- SUPPLIED DATA
-- START --

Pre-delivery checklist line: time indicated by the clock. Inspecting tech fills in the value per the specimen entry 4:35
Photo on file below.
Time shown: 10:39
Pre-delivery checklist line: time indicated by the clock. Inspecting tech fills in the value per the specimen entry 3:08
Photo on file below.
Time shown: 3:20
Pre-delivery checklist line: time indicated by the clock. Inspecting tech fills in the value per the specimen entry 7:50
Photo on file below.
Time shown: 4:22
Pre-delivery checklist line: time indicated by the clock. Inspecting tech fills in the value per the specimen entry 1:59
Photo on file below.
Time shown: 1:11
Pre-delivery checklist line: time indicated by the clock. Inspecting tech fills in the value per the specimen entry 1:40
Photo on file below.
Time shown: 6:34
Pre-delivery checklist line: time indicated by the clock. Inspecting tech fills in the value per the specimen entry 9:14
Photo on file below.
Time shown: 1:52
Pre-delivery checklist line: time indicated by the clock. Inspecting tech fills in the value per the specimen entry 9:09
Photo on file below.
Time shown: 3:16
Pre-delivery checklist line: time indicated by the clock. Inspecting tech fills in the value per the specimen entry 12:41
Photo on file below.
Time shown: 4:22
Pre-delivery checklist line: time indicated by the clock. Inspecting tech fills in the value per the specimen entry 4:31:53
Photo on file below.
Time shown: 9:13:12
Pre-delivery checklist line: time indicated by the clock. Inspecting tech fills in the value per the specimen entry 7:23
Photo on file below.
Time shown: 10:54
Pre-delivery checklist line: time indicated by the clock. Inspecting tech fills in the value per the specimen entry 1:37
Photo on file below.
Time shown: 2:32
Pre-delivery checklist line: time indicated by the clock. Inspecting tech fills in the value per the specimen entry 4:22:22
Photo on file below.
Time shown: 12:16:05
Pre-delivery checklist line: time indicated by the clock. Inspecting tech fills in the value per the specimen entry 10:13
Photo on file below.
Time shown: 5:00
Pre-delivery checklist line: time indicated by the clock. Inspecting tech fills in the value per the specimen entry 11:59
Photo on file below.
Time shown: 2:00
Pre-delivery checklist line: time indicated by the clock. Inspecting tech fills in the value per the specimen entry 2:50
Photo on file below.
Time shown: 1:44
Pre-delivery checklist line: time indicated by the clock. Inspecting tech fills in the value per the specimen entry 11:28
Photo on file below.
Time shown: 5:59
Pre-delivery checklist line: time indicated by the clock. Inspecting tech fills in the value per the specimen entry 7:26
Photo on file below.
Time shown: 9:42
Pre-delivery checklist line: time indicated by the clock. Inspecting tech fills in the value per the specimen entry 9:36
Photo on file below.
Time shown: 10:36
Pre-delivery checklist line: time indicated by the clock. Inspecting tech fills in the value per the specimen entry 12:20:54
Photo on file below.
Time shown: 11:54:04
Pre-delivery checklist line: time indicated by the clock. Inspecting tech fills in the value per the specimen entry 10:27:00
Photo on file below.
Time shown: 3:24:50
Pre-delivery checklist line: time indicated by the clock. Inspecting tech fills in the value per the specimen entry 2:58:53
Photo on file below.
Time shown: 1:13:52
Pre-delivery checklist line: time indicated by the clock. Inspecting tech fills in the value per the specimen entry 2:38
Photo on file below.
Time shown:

-- END --

- YOUR GOAL
Recast the records as a Markdown table with two columns, No. and Text. Start at the first line of the records, stop after the line that contains "Time shown: 1:11", give each line its row number under No. with the line under Text, and leave out blank lines.

- EXPECTED ANSWER
| No. | Text |
|---|---|
| 1 | Pre-delivery checklist line: time indicated by the clock. Inspecting tech fills in the value per the specimen entry 4:35 |
| 2 | Photo on file below. |
| 3 | Time shown: 10:39 |
| 4 | Pre-delivery checklist line: time indicated by the clock. Inspecting tech fills in the value per the specimen entry 3:08 |
| 5 | Photo on file below. |
| 6 | Time shown: 3:20 |
| 7 | Pre-delivery checklist line: time indicated by the clock. Inspecting tech fills in the value per the specimen entry 7:50 |
| 8 | Photo on file below. |
| 9 | Time shown: 4:22 |
| 10 | Pre-delivery checklist line: time indicated by the clock. Inspecting tech fills in the value per the specimen entry 1:59 |
| 11 | Photo on file below. |
| 12 | Time shown: 1:11 |